Im vergangenen Jahr habe die Gesellschaft bei einem Umsatz von 721 Mio. Euro 23 Mio. Euro verdient. Der Automobilzulieferer stelle vor allem Kopfstützen und Fahrersitze her. Zum Kundenkreis würden namhafte, deutsche Hersteller wie DaimlerChrysler, BMW und VW zählen.

Bis zum Jahr 2005 strebe die Gesellschaft Einnahmen von ungefähr einer Milliarde Euro an. Im Gespräch mit den Experten habe Finanzvorstand Alois Ponnath jedoch moderatere Töne angeschlagen. Während auf der Hauptversammlung im Juni noch das Vorjahresergebnis übertroffen werden sollte, wäre man nun bereits mit einer Stagnation des Gewinns zufrieden. Dies wären umgerechnet 2,58 Euro je Anteilsschein.

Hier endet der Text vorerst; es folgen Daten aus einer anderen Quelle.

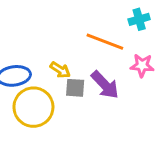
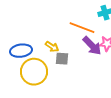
purple arrow: (105, 85) -> (92, 46), moved

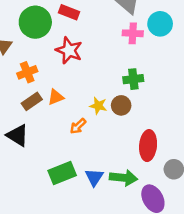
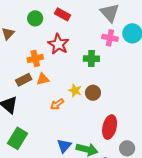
green circle: (35, 22) -> (35, 18), size x0.6
orange cross: (27, 72) -> (35, 59), moved
green cross: (133, 79) -> (91, 59), moved
green rectangle: (62, 173) -> (18, 138), moved, turned -45

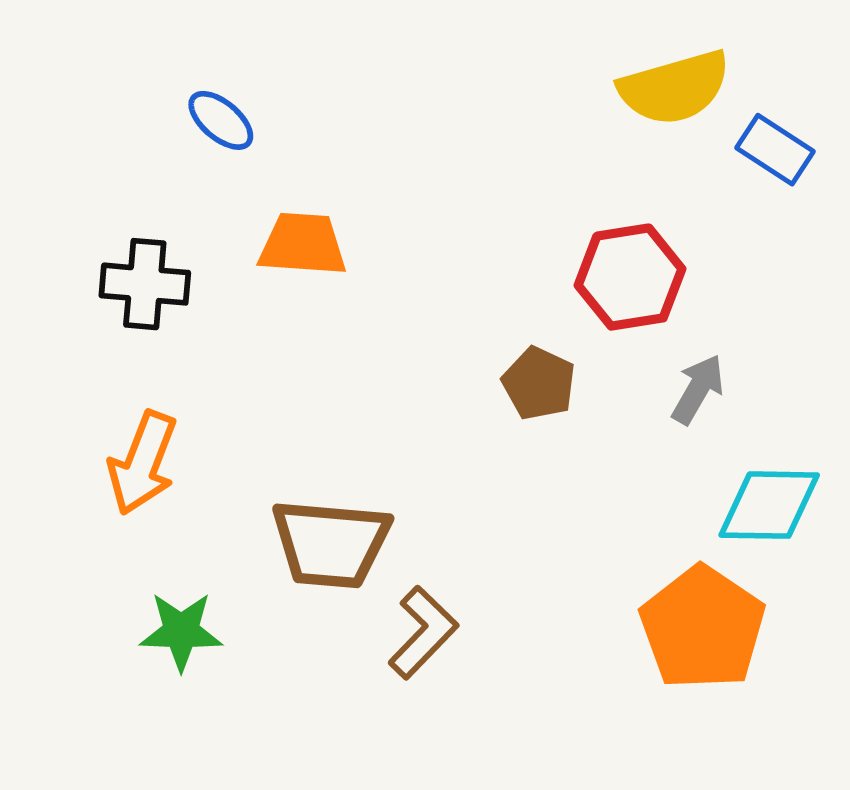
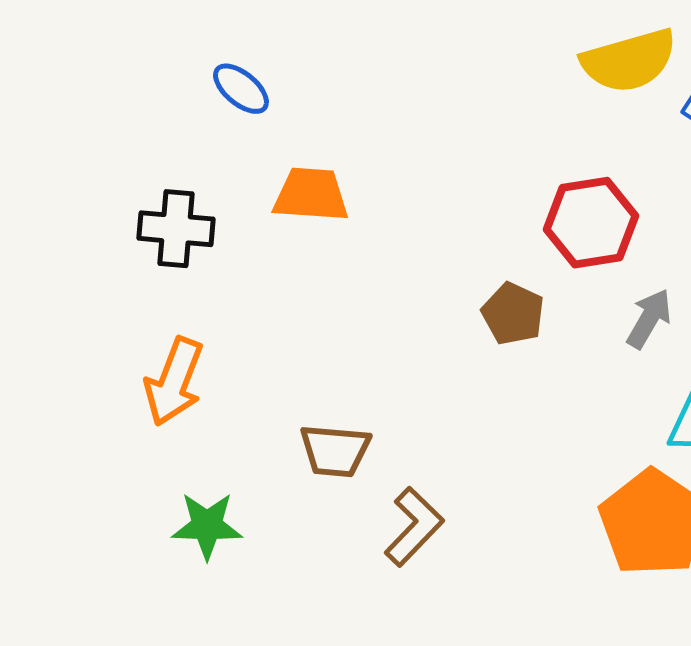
brown trapezoid: (331, 544) -> (335, 451), size x0.7

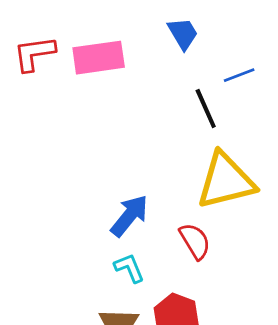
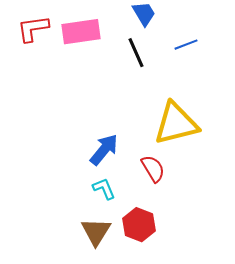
black line: (206, 109) -> (136, 53), moved

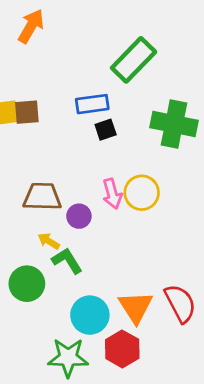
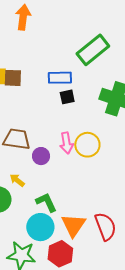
orange arrow: (31, 26) -> (23, 17), turned -30
yellow arrow: (49, 241) -> (17, 180), moved
green L-shape: (67, 261) -> (46, 202), moved

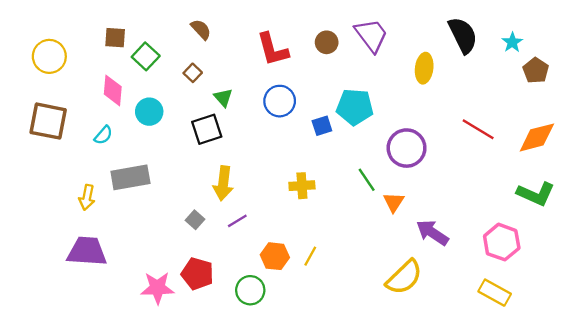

Die Eigentümerstruktur sorge für Kursfantasie. Inzwischen halte der Finanzinvestor Permira ungefähr zwei Drittel der Aktien. Plane der Großaktionär eines Tages den Ausstieg, seien mehrere Alternativen denkbar. So könnte beispielsweise einer der großen Systemlieferanten ein Auge auf Grammer werfen. Des weiteren wäre bei einer verbesserten Lage an den Aktienmärkten auch eine Umplatzierung möglich, verbunden mit einer Kapitalerhöhung zur Umsetzung von Großprojekten. Vielleicht könnte Grammer auch ganz vom Kurszettel verschwinden. Im vergangenen Jahr sei bereits ein erstes Abfindungsangebot über 12,50 Euro gescheitert. Es stelle sich die Frage, ob irgendwann ein zweites Angebot folge.

Mit einem KGV von 6 ist Grammer nach Meinung der Analysten von "Prior Börse" spottbillig.